Figures 2-4: Correlation scatterplots between HTML vs. CC (2), Image vs. CC (3), and Image vs. HTML (4).
In our data set, we found that there was not a significant correlation between lacking web accessibility features. According to figures 2-4, we did not find a correlation between HTML, Color Contrast, and image alternative tags.
Figure 5: Our final combined accessibility score on all LSA sites.
Figure 6: Summary statistics of all three tests.
Our final combined accessibility score was computed by adding the scores of the image alternate test, color contrast test, and HTML tag test. A histogram of these combined scores is displayed in figure 5 and summary statistics are in figure 6.
Our data found that in general, University of Michigan departments have significant work to do in terms of accessibility. None of their homepage sites were at acceptable levels, and often half of the necessarily accessibility features were missing. This is unacceptable, as there are many students struggling with disabilities. The Slavic department by far has the most work to do.

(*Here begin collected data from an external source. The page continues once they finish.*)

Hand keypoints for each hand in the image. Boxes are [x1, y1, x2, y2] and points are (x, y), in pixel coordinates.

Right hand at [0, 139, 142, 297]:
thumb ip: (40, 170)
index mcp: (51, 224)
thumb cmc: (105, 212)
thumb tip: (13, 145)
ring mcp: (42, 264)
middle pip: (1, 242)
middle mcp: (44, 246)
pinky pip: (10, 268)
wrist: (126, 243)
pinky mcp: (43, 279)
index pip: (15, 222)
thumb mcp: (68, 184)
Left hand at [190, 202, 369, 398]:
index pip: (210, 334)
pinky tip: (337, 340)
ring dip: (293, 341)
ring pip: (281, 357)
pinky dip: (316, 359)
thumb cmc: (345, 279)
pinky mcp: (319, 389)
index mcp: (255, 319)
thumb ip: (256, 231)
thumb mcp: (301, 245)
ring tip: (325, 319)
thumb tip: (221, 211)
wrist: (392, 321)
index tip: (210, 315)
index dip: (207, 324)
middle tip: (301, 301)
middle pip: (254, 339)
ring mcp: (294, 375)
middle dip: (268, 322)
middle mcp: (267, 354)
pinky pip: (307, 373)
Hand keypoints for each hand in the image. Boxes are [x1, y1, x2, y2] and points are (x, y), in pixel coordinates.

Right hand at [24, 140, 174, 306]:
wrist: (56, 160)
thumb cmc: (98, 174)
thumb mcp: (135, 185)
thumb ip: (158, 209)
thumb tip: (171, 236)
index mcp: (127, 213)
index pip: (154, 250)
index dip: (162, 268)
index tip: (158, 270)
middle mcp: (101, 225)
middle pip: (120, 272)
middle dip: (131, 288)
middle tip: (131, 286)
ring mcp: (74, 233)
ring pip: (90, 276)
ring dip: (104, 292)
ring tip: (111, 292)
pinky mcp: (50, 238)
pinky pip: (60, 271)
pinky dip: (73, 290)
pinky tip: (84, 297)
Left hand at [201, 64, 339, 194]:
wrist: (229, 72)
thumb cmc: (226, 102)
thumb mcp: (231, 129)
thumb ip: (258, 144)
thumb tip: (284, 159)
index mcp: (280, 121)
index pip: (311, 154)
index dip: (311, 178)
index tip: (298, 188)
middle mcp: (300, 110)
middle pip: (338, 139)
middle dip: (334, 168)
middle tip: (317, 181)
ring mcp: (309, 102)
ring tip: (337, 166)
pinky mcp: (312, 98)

We did this project to compare UMich websites to identify which one really needs to update their websites to be accessible to any handicapped person. While not all the websites can be perfect, we were aiming to locate a few that have the worst accessibility. The implications of our findings is that we will know which websites need the most work to reach a respectable score compared to the other UMich websites. Based on our insight that Slavic is the worst website, we hope to either present this to ITS, who can update LSA-Slavic’s website, or the Michigan Daily, who can publish our findings and bring light to web accessibility as an important problem that needs to be addressed.